Driver CPC deadline reached
The deadline for lorry drivers with acquired rights to finish their first 35 hours of Driver CPC periodic training has now passed.
The Driver Certificate of Professional Competence (CPC) was introduced in:
- 2008 for bus and coach drivers
- 2009 for lorry drivers
New drivers who drive for a living had to start taking the Driver CPC initial qualification from then.
Existing drivers were given ‘acquired rights’ which took their previous experience into account.
To stay within the rules, both new and existing drivers must then do 35 hours of periodic training every 5 years.
Making roads safer
Yesterday (9 September 2014) was the deadline for existing lorry drivers to finish their first 35 hours of training.
This means that from today (10 September 2014), all professional lorry, bus or coach drivers on Great Britain’s roads have proved their skills and taken training to keep themselves up to date.
The Driver CPC syllabus aims to keep drivers up to date on things like how to:
- load vehicles safely and securely
- make sure passengers are comfortable and safe
- apply the rules about professional driving, eg drivers’ hours
- assess emergency situations and give first aid
- optimise fuel consumption
- prevent trafficking in illegal immigrants
Most drivers met the deadline
The latest figures show that 664,000 drivers have now done their first block of training. This compares to industry estimates suggesting there are between 425,000 and 675,000 professional drivers in Great Britain.
Drivers who haven’t finished their training
If you had acquired rights and haven’t yet completed 35 hours of periodic training, you’re not allowed to drive professionally again until you complete it.
Any training you’ve already done stays valid for 5 years from the date you took the course, and isn’t lost because of the deadline.
Driver qualification card
You get a driver qualification card (DQC) when you pass the Driver CPC initial qualification or complete 35 hours of periodic training.
You must carry this while driving a large goods vehicle or passenger-carrying vehicle professionally.
Waiting for your DQC
You can still drive professionally if you’ve just completed your periodic training and you’re waiting for your DQC to arrive.
You should contact the training centre where you did your training if it isn’t showing on your record 5 days after taking it.
Lost, stolen or damaged DQC
You must email the Driver and Vehicle Standards Agency (DVSA) if your DQC has been lost, stolen or damaged.
Enforcing Driver CPC
Driving without a DQC, or failing to produce it, carries a maximum fine of £1,000 for both the driver and the operator licence holder.

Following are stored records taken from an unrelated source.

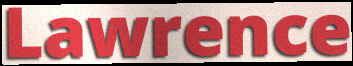
Lawrence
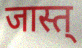
जास्त्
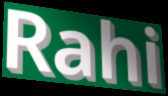
Rahi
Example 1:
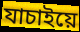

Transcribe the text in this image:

যাচাইয়ে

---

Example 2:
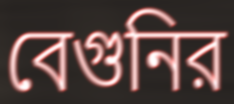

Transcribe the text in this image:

বেগুনির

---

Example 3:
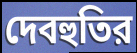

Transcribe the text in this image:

দেবহুতির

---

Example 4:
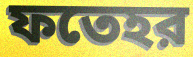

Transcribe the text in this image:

ফতেহর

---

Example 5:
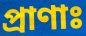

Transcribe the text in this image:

প্রাণাঃ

These offences will be referred to the Traffic Commissioner who will then consider what action to take. This could include suspending the driver’s licence and/or the operator’s licence.
Keeping skills up to date
DVSA’s Chief Executive, Alastair Peoples, said:
I would like to thank the bus, coach and haulage industry for their support, including the drivers and operators who have committed to the training and the wider industry who have been invaluable in helping with the introduction of Driver CPC.
Driver CPC has a lot to offer and, by keeping their skills up to date, professional drivers are helping to make Great Britain’s roads among the safest in the world.

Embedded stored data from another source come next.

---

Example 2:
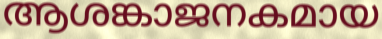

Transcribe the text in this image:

ആശങ്കാജനകമായ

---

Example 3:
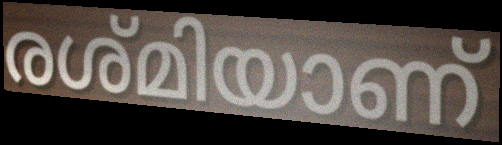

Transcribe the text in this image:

രശ്മിയാണ്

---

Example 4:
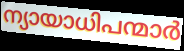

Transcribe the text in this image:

ന്യായാധിപന്മാർ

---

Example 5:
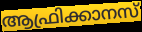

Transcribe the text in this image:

ആഫ്രിക്കാനസ്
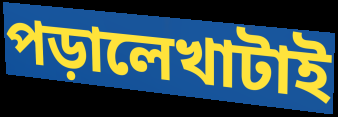
পড়ালেখাটাই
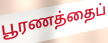
பூரணத்தைப்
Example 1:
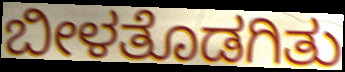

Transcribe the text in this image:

ಬೀಳತೊಡಗಿತು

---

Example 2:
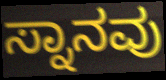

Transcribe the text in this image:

ಸ್ನಾನವು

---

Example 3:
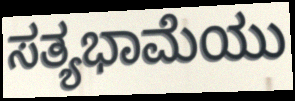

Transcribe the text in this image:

ಸತ್ಯಭಾಮೆಯು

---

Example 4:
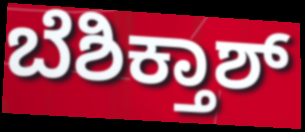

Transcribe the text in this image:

ಬೆಶಿಕ್ತಾಶ್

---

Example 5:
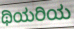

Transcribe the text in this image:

ಥಿಯರಿಯ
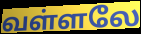
வள்ளலே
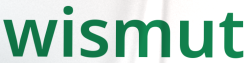
wismut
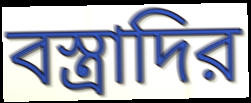
বস্ত্রাদির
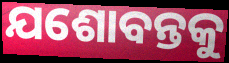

Real risk of action against drivers and operators
Joan Aitken, lead Traffic Commissioner on Driver CPC, said:
Traffic Commissioners want to congratulate the HGV industry on reaching this milestone. Trainers, drivers and employers have worked hard to ensure drivers are qualified in time and Traffic Commissioners look forward to seeing the same high level of compliance that was shown by the bus and coach deadline a year ago.
For those operators and drivers who have not caught up with this deadline, then the message has to be - get this sorted now. Failing to complete the hours and be equipped with drivers holding the DQC runs the real risk of action being taken against drivers and operators.

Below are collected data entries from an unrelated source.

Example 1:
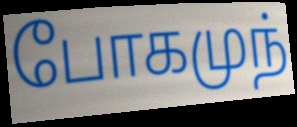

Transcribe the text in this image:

போகமுந்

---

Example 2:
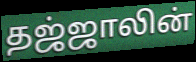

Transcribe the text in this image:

தஜ்ஜாலின்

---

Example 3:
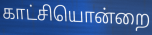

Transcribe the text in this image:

காட்சியொன்றை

Support from the haulage industry
The haulage industry has also shown support for the scheme and has helped to encourage operators and drivers to meet the deadline.
James Firth, Freight Transport Association (FTA) Head of Road Freight and Enforcement Policy, said:
HGV drivers operate in a safety-critical environment, and it is important that they are well informed about the rules surrounding the industry. Driver CPC provides the framework to deliver appropriate and correct information to every single driver in the haulage industry.
FTA is congratulating its members who have ensured their drivers are compliant with the new obligations and have recognised the importance of continued professionalism and training.
Jack Semple, Road Haulage Association (RHA) Director of Policy said:
Five years on, we can see a progressive evolution in attitudes to Driver CPC. Hauliers increasingly talk in terms of benefits to their businesses and, following these comments, the RHA has launched a competition to promote value in Driver CPC training.
The industry has the opportunity to progress towards genuine continuing professional development, which enhances drivers’ skills and knowledge and helps to transform both the perception and reality of the profession of lorry driving within a progressive service industry.